====== Texto fuente

Los primeros 600

Elbia Pereira (*)

Son los primeros 600 números, son los primeros 14 años, donde el esfuerzo de tantas y tantos trabajadores que con su dedicación, constancia y perseverancia pudieron organizarse y lograrar transmitir sus convicciones. Nada de esto hubiese sido posible sin el esfuerzo diario de tantas y tantos.
Hoy es un día de celebración, un día de renovar energía y juntar esfuerzos para continuar haciendo posible lo que hace 14 años era solo un sueño.
Por todo ello: ¡Salud!
En 14 años se vivieron diferentes coyunturas políticas, sindicales, sociales, tanto a nivel nacional como internacional y El Popular supo estar a la altura de las circunstancias, siempre con rigurosidad informativa, acompañando cada circunstancia.

============
====== Extractos de datos

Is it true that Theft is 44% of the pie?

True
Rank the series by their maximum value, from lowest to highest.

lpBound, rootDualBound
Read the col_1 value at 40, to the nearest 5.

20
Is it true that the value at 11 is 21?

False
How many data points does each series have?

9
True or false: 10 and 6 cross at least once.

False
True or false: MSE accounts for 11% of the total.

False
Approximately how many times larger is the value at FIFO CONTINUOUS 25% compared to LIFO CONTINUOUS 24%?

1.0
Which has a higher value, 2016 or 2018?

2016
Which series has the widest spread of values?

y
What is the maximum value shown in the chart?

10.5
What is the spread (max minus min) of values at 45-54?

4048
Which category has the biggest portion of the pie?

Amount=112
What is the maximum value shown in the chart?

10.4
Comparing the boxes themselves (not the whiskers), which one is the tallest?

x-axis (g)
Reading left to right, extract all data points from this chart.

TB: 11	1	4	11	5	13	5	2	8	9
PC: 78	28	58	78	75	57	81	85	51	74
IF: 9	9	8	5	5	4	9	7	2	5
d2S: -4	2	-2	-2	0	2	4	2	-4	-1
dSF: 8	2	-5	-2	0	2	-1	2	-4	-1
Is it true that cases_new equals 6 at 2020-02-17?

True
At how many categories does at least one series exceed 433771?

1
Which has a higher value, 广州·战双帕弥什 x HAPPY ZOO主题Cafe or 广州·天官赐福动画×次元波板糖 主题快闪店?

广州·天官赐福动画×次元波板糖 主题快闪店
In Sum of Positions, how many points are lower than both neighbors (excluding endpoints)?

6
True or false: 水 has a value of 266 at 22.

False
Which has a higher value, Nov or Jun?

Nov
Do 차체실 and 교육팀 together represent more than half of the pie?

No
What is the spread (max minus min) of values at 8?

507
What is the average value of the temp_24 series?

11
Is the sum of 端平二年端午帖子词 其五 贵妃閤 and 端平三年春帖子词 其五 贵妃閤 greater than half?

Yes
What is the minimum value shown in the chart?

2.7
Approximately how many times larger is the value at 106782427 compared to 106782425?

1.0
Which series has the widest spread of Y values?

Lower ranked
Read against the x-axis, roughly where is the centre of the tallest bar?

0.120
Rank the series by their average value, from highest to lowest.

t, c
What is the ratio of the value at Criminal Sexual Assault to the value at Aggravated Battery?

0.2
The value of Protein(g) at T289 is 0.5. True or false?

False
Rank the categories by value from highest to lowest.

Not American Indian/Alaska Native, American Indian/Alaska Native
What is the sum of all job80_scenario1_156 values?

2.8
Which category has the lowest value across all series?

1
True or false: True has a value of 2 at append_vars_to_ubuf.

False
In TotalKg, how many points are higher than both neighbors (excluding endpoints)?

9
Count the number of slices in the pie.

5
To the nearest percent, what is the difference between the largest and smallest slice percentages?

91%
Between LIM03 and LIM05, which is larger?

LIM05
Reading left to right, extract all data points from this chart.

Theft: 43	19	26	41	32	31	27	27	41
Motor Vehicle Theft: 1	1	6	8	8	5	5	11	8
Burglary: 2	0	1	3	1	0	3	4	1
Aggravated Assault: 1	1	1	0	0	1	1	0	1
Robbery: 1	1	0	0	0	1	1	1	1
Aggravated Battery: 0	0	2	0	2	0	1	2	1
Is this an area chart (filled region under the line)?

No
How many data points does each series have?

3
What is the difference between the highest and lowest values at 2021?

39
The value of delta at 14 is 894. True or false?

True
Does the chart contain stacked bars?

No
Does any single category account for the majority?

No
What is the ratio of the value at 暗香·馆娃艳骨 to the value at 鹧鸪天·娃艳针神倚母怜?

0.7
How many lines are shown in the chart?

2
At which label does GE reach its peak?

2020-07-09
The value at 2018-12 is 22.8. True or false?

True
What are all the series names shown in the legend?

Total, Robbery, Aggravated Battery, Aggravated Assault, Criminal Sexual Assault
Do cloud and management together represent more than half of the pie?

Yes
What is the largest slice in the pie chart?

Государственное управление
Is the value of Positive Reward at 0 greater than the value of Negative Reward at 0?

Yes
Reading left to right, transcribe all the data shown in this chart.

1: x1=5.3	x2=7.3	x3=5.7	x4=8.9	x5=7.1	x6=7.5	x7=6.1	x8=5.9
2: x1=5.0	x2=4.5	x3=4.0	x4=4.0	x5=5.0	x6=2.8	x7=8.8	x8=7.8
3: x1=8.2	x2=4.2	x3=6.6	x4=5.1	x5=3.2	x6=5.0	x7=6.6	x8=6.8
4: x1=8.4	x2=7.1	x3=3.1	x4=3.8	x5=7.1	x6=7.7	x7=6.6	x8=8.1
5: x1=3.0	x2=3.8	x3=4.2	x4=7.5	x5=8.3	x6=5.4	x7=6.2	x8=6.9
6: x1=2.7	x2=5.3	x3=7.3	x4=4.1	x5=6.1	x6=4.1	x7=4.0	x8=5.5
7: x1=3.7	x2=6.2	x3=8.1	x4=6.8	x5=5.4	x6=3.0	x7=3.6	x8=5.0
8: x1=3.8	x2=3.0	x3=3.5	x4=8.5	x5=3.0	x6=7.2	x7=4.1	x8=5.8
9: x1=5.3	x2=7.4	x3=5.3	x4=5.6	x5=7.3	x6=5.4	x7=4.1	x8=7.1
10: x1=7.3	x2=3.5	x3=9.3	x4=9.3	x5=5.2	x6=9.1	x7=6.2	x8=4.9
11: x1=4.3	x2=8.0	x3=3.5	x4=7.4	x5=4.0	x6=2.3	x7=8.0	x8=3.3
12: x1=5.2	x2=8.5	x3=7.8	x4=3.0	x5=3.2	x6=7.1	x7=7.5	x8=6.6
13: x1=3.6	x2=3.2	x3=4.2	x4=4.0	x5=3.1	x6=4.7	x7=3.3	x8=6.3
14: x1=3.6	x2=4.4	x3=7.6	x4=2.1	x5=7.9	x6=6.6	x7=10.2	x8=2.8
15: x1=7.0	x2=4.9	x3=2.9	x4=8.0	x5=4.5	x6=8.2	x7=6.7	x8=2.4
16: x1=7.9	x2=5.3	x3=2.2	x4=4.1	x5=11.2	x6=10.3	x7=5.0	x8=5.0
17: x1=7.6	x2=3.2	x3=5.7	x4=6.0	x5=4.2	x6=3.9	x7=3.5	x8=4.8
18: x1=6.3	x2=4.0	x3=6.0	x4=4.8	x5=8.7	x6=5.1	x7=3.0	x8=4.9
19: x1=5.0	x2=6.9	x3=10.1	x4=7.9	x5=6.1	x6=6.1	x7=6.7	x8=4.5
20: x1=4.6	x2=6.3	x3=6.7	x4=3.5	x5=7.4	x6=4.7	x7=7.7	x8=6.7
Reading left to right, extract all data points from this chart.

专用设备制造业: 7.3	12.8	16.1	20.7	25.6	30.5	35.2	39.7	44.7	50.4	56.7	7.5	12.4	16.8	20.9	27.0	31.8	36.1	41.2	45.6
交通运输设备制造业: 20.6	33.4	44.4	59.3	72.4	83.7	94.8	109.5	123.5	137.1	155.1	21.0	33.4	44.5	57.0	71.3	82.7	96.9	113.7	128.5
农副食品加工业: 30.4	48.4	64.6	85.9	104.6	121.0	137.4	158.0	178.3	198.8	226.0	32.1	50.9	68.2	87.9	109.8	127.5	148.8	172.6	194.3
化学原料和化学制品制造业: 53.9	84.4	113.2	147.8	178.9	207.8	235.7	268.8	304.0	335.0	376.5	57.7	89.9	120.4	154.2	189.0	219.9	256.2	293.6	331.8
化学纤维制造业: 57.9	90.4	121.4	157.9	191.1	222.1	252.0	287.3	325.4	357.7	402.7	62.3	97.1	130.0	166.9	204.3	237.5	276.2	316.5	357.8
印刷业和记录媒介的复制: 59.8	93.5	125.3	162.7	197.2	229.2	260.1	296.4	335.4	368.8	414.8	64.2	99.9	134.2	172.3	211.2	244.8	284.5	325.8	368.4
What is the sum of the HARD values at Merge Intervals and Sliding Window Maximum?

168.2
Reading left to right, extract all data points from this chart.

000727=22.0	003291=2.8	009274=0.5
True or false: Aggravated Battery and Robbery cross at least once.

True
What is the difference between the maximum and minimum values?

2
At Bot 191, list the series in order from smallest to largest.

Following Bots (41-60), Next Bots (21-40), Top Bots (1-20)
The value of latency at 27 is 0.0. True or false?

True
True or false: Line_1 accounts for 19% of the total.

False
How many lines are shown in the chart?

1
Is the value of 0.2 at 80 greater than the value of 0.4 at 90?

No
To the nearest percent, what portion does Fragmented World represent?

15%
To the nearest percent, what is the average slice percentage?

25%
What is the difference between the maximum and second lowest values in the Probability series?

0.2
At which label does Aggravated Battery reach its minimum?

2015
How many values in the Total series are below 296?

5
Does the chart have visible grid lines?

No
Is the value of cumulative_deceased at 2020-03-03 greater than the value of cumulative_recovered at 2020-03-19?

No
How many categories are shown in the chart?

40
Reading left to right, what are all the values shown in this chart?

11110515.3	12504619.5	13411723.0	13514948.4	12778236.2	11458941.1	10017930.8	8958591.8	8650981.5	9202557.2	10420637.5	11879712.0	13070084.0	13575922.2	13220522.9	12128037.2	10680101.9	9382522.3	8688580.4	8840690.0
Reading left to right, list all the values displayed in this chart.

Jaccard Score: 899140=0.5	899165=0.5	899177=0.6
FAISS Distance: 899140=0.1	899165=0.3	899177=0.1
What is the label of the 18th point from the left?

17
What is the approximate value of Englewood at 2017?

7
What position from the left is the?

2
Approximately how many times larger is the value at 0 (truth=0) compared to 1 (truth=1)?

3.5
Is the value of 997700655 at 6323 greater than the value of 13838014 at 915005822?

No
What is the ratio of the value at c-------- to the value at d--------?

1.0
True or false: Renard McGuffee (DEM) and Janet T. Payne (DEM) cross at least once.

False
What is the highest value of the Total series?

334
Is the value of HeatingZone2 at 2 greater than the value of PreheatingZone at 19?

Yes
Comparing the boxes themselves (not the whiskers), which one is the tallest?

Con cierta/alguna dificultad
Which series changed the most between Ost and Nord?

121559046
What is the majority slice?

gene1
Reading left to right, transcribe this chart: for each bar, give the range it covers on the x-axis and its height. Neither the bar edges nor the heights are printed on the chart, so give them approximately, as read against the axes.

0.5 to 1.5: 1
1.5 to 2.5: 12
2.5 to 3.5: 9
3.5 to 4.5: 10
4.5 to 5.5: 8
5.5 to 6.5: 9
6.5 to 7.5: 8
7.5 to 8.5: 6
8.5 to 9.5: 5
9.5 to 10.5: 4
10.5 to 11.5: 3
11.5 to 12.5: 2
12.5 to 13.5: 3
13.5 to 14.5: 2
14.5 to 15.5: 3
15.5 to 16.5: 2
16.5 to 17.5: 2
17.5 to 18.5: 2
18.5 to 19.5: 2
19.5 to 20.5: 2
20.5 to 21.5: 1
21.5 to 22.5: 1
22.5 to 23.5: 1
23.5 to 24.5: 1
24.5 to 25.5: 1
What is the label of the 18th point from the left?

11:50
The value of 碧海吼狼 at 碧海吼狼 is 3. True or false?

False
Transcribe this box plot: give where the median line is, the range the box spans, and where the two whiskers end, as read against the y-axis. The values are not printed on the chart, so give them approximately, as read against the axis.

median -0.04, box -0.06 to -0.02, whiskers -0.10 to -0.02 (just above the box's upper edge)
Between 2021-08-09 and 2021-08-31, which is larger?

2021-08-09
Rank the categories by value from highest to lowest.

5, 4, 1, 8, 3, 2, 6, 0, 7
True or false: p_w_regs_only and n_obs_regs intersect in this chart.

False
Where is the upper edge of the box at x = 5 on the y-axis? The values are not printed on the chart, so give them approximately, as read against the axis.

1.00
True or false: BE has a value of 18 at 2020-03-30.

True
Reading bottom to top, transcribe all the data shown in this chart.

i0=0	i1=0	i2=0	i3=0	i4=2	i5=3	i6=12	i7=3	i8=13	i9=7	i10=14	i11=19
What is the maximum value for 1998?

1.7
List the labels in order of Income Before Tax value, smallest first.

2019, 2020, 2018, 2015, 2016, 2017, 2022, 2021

============

# Qué se pide
Sobre el texto de los primeros 600 números:
1. ¿Cuántos años abarcan esos primeros 600 números?
2. ¿Con qué exclamación se brinda "por todo ello"?
3. ¿Qué publicación "supo estar a la altura de las circunstancias"?

# Solución
1. 14 años.
2. ¡Salud!
3. El Popular.